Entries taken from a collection
________________________

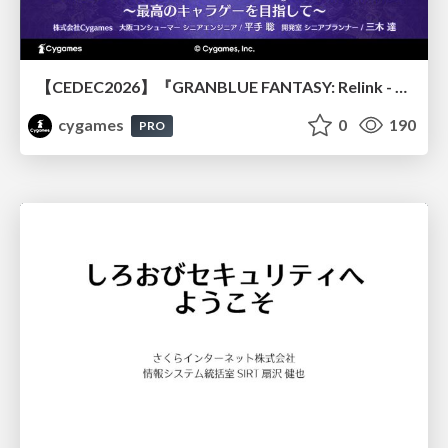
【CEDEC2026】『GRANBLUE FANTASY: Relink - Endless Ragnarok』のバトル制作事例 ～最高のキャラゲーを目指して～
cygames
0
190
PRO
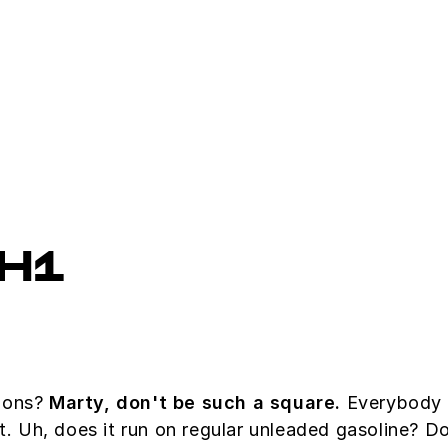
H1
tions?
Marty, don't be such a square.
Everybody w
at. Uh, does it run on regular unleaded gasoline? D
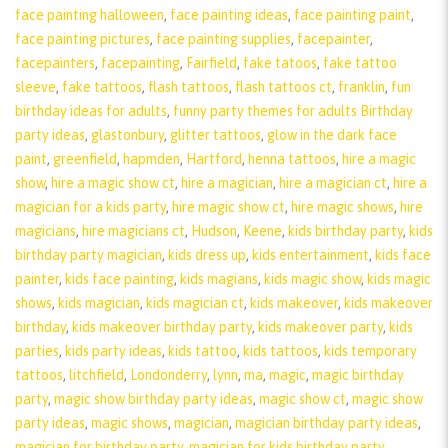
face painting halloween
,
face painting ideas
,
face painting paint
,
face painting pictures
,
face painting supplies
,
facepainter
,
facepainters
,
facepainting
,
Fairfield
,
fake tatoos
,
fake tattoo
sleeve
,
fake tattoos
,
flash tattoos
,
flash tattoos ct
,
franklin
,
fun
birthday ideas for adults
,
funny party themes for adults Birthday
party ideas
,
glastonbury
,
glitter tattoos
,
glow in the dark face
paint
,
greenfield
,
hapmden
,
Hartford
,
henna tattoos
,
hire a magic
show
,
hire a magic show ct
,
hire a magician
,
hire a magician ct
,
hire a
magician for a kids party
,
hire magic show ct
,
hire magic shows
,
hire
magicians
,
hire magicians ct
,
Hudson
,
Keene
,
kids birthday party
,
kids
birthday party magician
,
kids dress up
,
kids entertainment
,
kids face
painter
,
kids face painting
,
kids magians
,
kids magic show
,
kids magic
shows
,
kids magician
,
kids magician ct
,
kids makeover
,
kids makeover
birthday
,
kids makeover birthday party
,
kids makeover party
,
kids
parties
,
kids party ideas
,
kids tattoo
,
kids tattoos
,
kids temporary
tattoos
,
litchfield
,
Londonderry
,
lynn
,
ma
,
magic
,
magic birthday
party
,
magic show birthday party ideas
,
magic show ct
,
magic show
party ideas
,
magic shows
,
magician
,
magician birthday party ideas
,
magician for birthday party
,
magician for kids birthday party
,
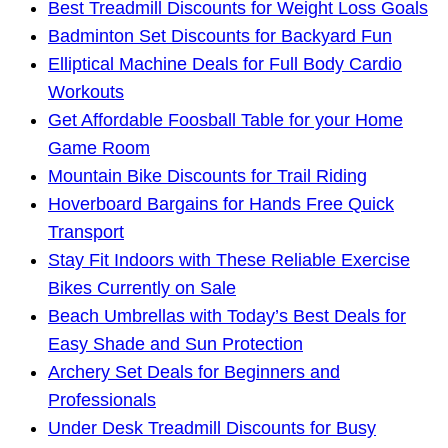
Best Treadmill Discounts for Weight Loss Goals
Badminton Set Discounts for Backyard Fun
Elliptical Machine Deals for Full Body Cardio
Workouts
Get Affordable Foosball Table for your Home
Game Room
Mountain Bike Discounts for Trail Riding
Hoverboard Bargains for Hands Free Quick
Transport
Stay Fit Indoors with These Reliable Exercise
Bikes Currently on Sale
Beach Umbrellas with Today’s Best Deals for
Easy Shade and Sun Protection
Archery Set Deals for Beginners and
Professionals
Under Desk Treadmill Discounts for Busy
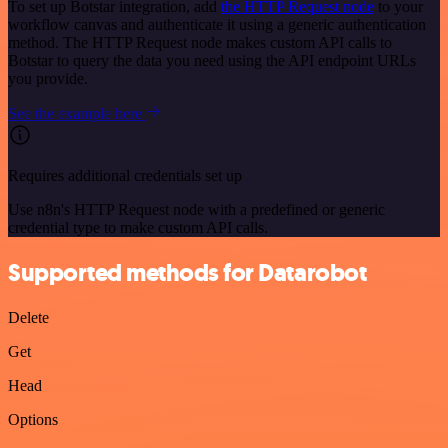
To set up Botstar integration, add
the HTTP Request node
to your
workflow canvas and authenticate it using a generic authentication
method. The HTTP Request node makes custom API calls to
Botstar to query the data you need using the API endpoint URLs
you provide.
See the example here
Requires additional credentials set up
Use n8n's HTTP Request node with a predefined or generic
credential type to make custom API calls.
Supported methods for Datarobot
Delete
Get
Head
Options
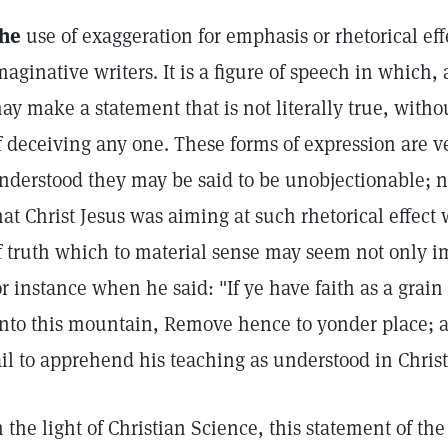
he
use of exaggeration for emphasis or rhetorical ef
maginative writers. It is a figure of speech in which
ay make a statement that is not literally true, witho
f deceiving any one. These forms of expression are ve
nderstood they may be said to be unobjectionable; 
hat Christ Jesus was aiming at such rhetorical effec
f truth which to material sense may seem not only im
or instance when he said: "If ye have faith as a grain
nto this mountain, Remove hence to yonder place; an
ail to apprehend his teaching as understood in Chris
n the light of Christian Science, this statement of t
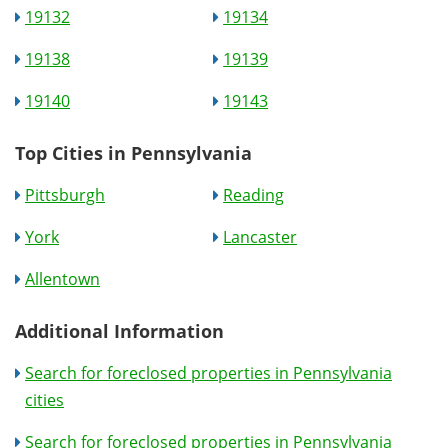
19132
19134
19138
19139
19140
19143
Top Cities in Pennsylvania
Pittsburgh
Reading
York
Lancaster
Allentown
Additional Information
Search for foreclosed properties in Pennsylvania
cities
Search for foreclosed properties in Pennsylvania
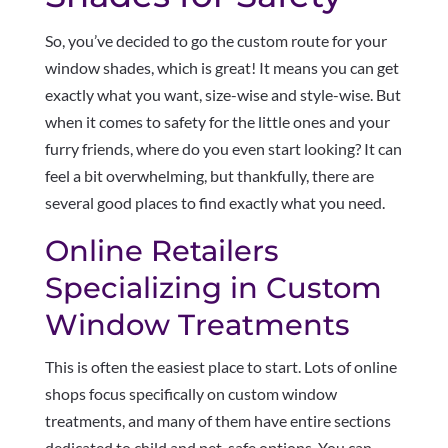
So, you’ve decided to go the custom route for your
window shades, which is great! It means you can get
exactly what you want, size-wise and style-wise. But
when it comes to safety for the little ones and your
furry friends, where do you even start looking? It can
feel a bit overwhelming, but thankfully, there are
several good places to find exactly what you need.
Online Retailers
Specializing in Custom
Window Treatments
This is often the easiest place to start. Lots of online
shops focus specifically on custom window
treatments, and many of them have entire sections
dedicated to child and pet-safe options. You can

________________________

● **Problem to work on**
Note how many lines of the entries contain the string "makeover", then give that number by itself.

● **Output of the task**
4